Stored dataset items

..............................

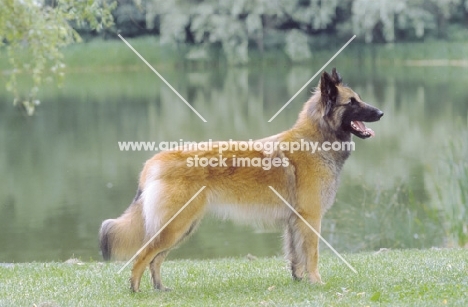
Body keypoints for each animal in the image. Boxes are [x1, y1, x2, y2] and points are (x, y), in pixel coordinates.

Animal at [98, 68, 384, 292]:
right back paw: (136, 290)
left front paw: (300, 281)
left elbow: (296, 256)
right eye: (352, 102)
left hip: (183, 227)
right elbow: (311, 254)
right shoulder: (310, 218)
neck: (316, 139)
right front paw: (317, 282)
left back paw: (160, 289)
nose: (381, 113)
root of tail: (153, 163)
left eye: (359, 99)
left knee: (155, 259)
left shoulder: (295, 221)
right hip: (175, 226)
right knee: (143, 255)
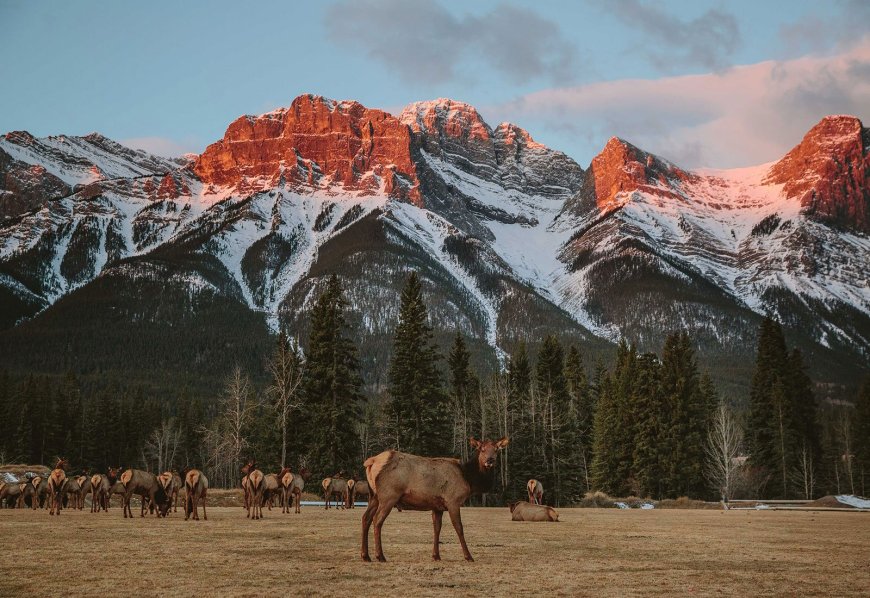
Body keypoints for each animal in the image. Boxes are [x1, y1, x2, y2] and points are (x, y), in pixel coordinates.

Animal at [362, 438, 510, 564]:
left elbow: (437, 528)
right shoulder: (453, 500)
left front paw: (436, 556)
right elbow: (459, 527)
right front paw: (468, 556)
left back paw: (366, 556)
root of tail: (372, 461)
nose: (490, 460)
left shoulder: (437, 507)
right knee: (377, 519)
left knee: (366, 517)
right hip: (389, 495)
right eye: (482, 449)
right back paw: (380, 556)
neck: (469, 479)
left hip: (373, 496)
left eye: (496, 449)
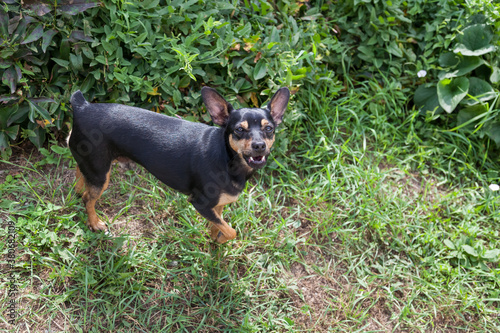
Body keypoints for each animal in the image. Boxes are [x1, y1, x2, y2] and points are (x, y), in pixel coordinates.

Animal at [68, 87, 292, 243]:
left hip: (94, 163)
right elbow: (231, 231)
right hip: (101, 173)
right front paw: (220, 238)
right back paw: (94, 223)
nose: (259, 145)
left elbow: (220, 222)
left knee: (80, 171)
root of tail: (82, 106)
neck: (227, 158)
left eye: (269, 129)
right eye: (239, 130)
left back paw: (78, 188)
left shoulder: (217, 204)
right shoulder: (200, 203)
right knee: (89, 198)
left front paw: (214, 237)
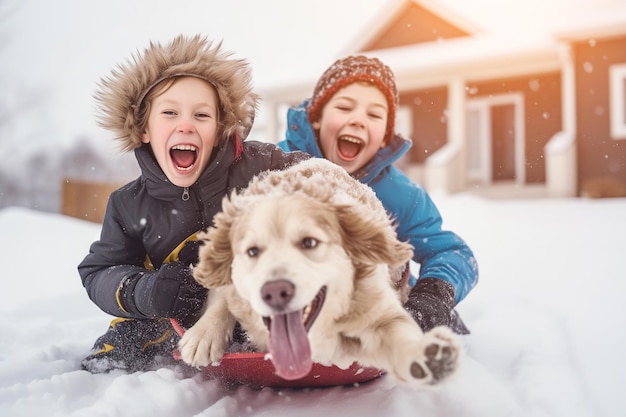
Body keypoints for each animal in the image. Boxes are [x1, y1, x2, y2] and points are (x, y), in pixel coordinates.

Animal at [178, 158, 460, 386]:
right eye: (253, 251)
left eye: (310, 243)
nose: (276, 291)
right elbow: (223, 300)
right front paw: (204, 334)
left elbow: (397, 330)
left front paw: (426, 355)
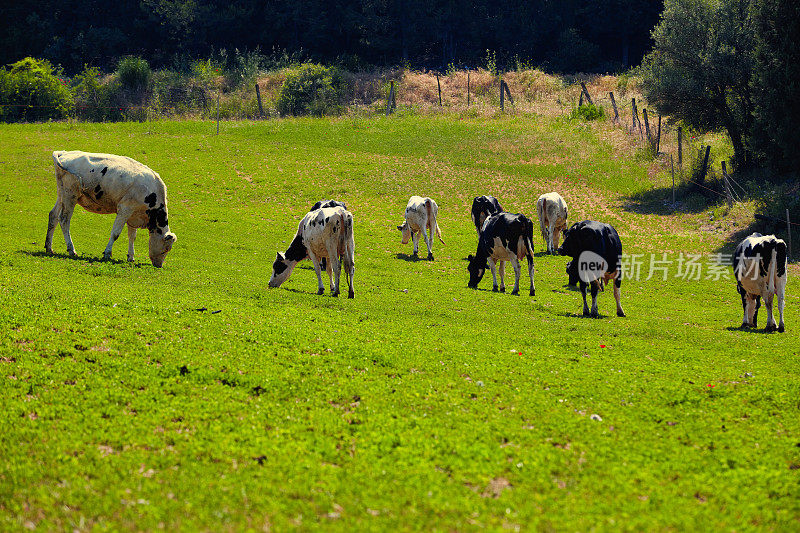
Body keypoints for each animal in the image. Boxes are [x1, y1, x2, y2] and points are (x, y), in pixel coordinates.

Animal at [45, 150, 177, 266]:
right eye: (166, 249)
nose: (159, 265)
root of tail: (63, 153)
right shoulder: (125, 208)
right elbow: (115, 233)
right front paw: (107, 253)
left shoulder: (133, 214)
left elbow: (132, 236)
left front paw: (131, 257)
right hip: (70, 195)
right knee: (64, 220)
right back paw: (71, 250)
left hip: (62, 194)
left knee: (53, 216)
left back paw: (49, 248)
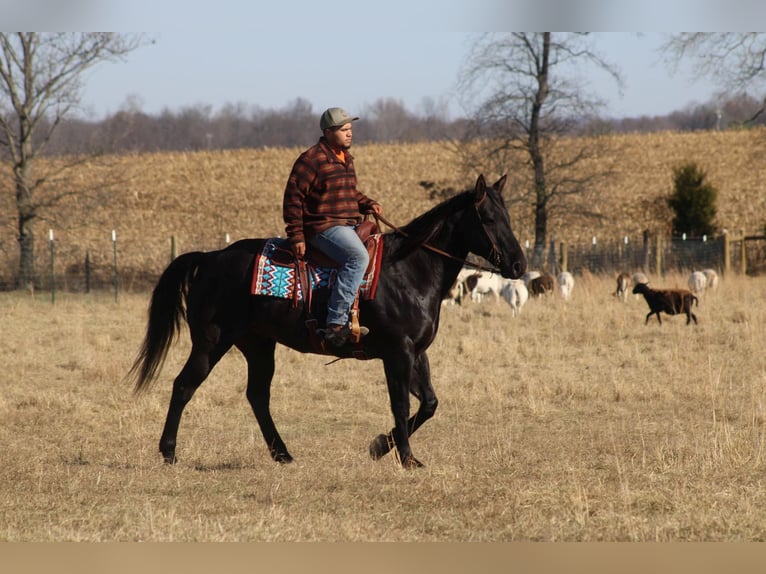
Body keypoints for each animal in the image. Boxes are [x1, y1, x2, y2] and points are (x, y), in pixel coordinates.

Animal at [130, 174, 528, 468]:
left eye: (509, 218)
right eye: (488, 219)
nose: (518, 264)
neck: (409, 269)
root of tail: (210, 257)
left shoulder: (417, 353)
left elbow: (428, 403)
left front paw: (379, 446)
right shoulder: (397, 353)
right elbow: (400, 404)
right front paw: (406, 458)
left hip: (258, 345)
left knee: (257, 395)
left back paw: (283, 454)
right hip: (211, 342)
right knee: (184, 386)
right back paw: (169, 452)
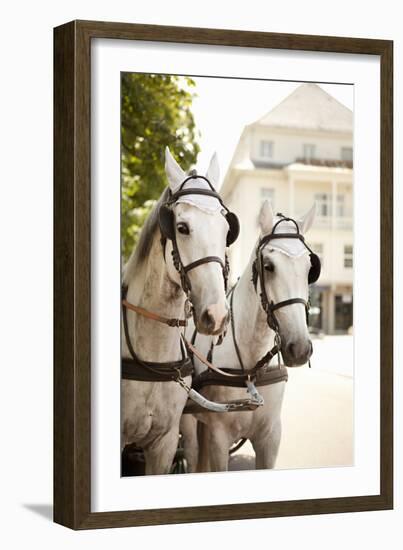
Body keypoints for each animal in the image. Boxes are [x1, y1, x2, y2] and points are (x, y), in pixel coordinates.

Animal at [183, 203, 318, 474]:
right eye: (268, 266)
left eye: (310, 270)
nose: (299, 349)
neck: (251, 369)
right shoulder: (218, 437)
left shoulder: (270, 438)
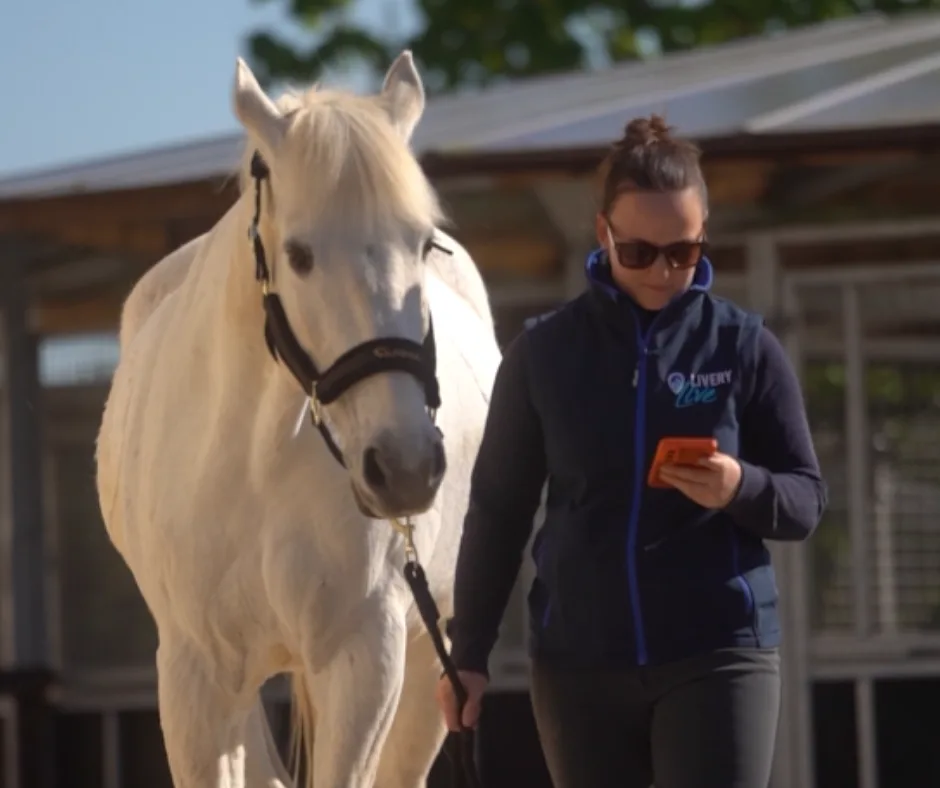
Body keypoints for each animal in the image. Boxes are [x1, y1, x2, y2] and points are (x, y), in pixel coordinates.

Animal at [95, 50, 502, 788]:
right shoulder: (196, 677)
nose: (405, 467)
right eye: (300, 255)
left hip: (431, 659)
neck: (256, 465)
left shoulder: (365, 657)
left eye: (424, 246)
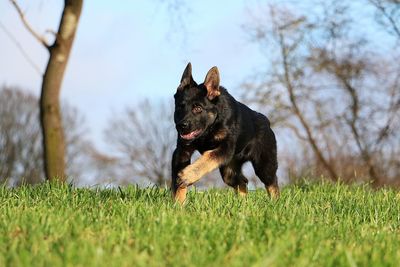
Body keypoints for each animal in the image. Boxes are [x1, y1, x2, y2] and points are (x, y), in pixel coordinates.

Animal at [171, 63, 278, 205]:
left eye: (198, 108)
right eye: (179, 107)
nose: (181, 126)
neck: (209, 129)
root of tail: (266, 121)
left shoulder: (225, 148)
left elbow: (207, 157)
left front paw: (188, 175)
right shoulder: (182, 151)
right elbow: (179, 182)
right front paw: (178, 203)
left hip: (264, 165)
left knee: (272, 183)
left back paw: (276, 203)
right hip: (229, 170)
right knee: (242, 182)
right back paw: (242, 204)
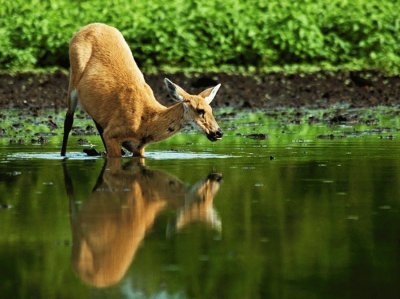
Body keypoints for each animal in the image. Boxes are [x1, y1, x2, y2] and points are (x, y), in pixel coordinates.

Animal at [60, 22, 222, 157]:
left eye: (211, 110)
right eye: (200, 111)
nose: (218, 132)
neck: (146, 123)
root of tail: (85, 27)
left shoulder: (139, 147)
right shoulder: (112, 134)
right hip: (73, 78)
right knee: (68, 120)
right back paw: (63, 154)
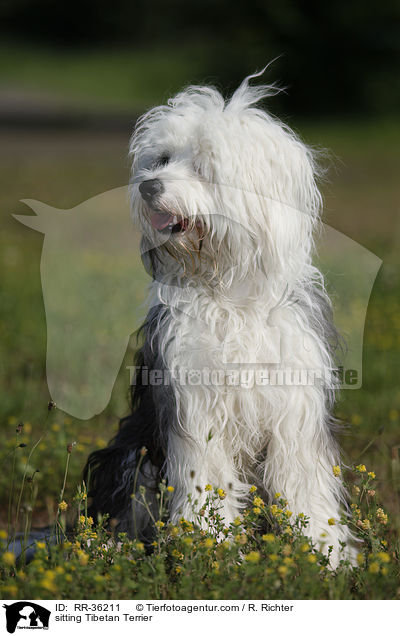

..............................

> _Problem statement_: The response must repeat all the lines above exactly and include no pictures.

> _Exercise response_:
Body keypoints for each animal in the image. Boxes are [x1, y1, x2, y2] and points are (x, y), in pixel coordinates.

Animal at [98, 68, 384, 292]:
right back paw: (136, 290)
left front paw: (300, 281)
left elbow: (296, 256)
right eye: (352, 102)
left hip: (183, 227)
right elbow: (311, 254)
right shoulder: (310, 218)
neck: (316, 139)
right front paw: (317, 282)
left back paw: (160, 289)
nose: (381, 113)
root of tail: (153, 163)
left eye: (359, 99)
left knee: (155, 259)
left shoulder: (295, 221)
right hip: (175, 226)
right knee: (143, 255)
Body keypoints for each animal in the image. Boxes are [x1, y1, x2, y2] and points are (x, y), in pixel coordinates.

Animal at [362, 438, 510, 564]:
left elbow: (437, 528)
right shoulder: (453, 500)
left front paw: (436, 556)
right elbow: (459, 527)
right front paw: (468, 556)
left back paw: (366, 556)
root of tail: (372, 461)
nose: (490, 460)
left shoulder: (437, 507)
right knee: (377, 519)
left knee: (366, 517)
right hip: (389, 495)
right eye: (482, 449)
right back paw: (380, 556)
neck: (469, 479)
left hip: (373, 496)
left eye: (496, 449)
Body keypoints for each animal in the image. Boxes are [x1, y1, x2, y2] and points are (x, y), in pixel coordinates.

Animal at [68, 87, 292, 243]:
left hip: (94, 163)
right elbow: (231, 231)
right hip: (101, 173)
right front paw: (220, 238)
right back paw: (94, 223)
nose: (259, 145)
left elbow: (220, 222)
left knee: (80, 171)
root of tail: (82, 106)
neck: (227, 158)
left eye: (269, 129)
right eye: (239, 130)
left back paw: (78, 188)
left shoulder: (217, 204)
right shoulder: (200, 203)
right knee: (89, 198)
left front paw: (214, 237)
Body keypoints for each animal in the image. Boxes are [x1, y1, x2, y2] and points are (x, y), in pixel coordinates.

Animal at [178, 158, 460, 386]:
right eye: (253, 251)
left eye: (310, 243)
nose: (276, 291)
right elbow: (223, 300)
right front paw: (204, 334)
left elbow: (397, 330)
left front paw: (426, 355)
Body keypoints for each animal in the image. Boxes are [x1, y1, x2, y2] and points are (x, y), in pixel coordinates.

Animal at [45, 150, 177, 266]:
right eye: (166, 249)
nose: (159, 265)
root of tail: (63, 153)
right shoulder: (125, 208)
right elbow: (115, 233)
right front paw: (107, 253)
left shoulder: (133, 214)
left elbow: (132, 236)
left front paw: (131, 257)
right hip: (70, 195)
right knee: (64, 220)
right back paw: (71, 250)
left hip: (62, 194)
left knee: (53, 216)
left back paw: (49, 248)
Body keypoints for each animal in the image. Boxes are [x1, y1, x2, y2] and points are (x, y), in pixel coordinates.

Animal at [130, 174, 528, 468]:
left eye: (509, 218)
right eye: (488, 219)
nose: (518, 264)
neck: (409, 269)
root of tail: (210, 257)
left shoulder: (417, 353)
left elbow: (428, 403)
left front paw: (379, 446)
right shoulder: (397, 353)
right elbow: (400, 404)
right front paw: (406, 458)
left hip: (258, 345)
left knee: (257, 395)
left back paw: (283, 454)
right hip: (211, 342)
right knee: (184, 386)
right back paw: (169, 452)
Body keypoints for each animal in the image. Boxes are [x1, y1, x2, y2] and points are (x, y), in pixel coordinates.

Animal at [183, 203, 318, 474]:
right eye: (268, 266)
left eye: (310, 270)
nose: (299, 349)
neck: (251, 369)
right shoulder: (218, 437)
left shoulder: (270, 438)
Body keypoints for each animal in the image. Boxes are [x1, y1, x2, y2] and points are (x, y), in pixel coordinates.

Animal at [95, 50, 502, 788]:
right shoulder: (196, 677)
nose: (405, 467)
right eye: (300, 255)
left hip: (431, 659)
neck: (256, 465)
left shoulder: (365, 657)
left eye: (424, 246)
Body keypoints for each animal in the image. Boxes are [x1, y1, x2, y2] and points are (x, y), in pixel coordinates.

Animal at [171, 63, 278, 205]:
left eye: (198, 108)
right eye: (179, 107)
nose: (181, 126)
neck: (209, 129)
root of tail: (266, 121)
left shoulder: (225, 148)
left elbow: (207, 157)
left front paw: (188, 175)
right shoulder: (182, 151)
right elbow: (179, 182)
right front paw: (178, 203)
left hip: (264, 165)
left knee: (272, 183)
left back paw: (276, 203)
right hip: (229, 170)
right knee: (242, 182)
right back paw: (242, 204)
Body keypoints for each animal in the image. Boxes are [x1, y1, x2, y2] and points are (x, y), in pixel coordinates.

Animal at [60, 22, 222, 157]:
left eye: (211, 110)
right eye: (200, 111)
nose: (218, 132)
neck: (146, 123)
root of tail: (85, 27)
left shoulder: (139, 147)
right shoulder: (112, 134)
right hip: (73, 78)
right knee: (68, 120)
right back paw: (63, 154)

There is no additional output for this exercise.